Attributes

To say that God is simple might sound incorrect at first. How could a sovereign, holy, and glorious being be simple? Wouldn’t it be more accurate and flattering to say that God is infinitely complex?

The answer we find in Scripture is that God is simple. James Dolezal explains that “the principal claim of divine simplicity is that God is not composed of parts. A part is anything in a subject that is less than the whole and without which the subject would be really different than it is.” 

George Swinnock provides an even clearer explanation of God’s simplicity: 

God is a most pure, simple, unmixed essence—he is incapable of the least composition, and therefore of the least division. He is one most pure, one without all parts, members, accounts, and qualities. The various attributes by which we describe him are one indivisible essence. His justice is his mercy and his wisdom and his patience; his knowledge is his faithfulness; his mercy is his justice; and so on.

This doctrine flows out of what we read in Scripture: “God is spirit” (John 4:24); “God is light” (1 John 1:5); “God is love” (1 John 4:8). Whatever is in God, God is. There is, therefore, no primary attribute in God. He is not more loving than he is just; he is not more wrathful than he is good. All of his attributes are equally present all the time, and none of his attributes exist apart from him. Whatever love, wisdom, justice, and so on, that we find in creation exists because these attributes flow from God.

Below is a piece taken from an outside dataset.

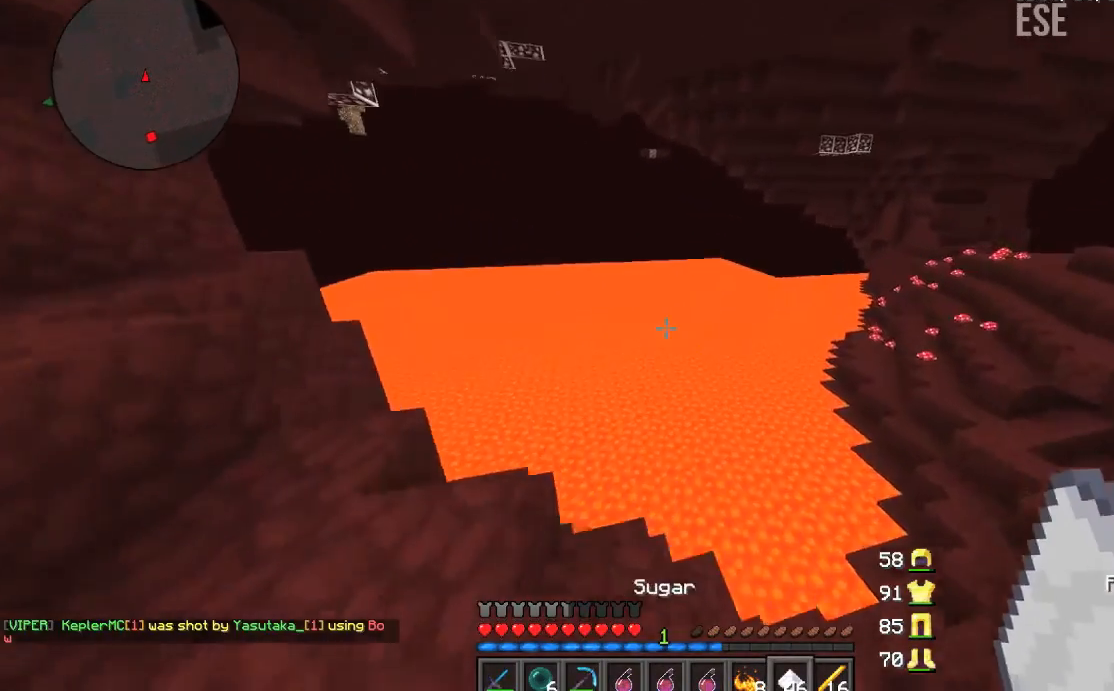
{"keys": ["w"], "mouse": [], "events": []}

During this current pandemic, we find comfort in God’s simplicity because we can be assured that all of God’s attributes are fully on display. 

We see, for example, his justice and wrath in this temporal judgment. Joseph Pipa writes,

It is safe to say that nothing of such worldwide import has occurred since World War II. God is judging the nations for their idolatry and corruption. But let’s come closer to home. Is not God judging the United States? Approximately 140,000 abortions have been performed in this calendar year alone (since January 1, 2020). We have perverted the holy relationship of marriage with sexual promiscuity, adultery, pornography, and sodomy. Amongst our many idols are sports and materialism.

But we also see God’s wisdom as he is using this time to accomplish his perfect will for his Church and for the world. We see his love in the ways in which he cares for his people as a Father cares for his children. Nothing that is happening at this moment reveals a contradiction in God himself, as though a loving God would never permit such a pandemic. Things are as they are because this is the best way for them to be as decreed by a simple God.

So, fellow believers, let us find comfort, not just in remembering that God loves us, but in remembering that God is. He “is a spirit, infinite, eternal, and unchangeable, in his being, wisdom, power, holiness, justice, goodness, and truth” (Westminster Shorter Catechism Q/A 4).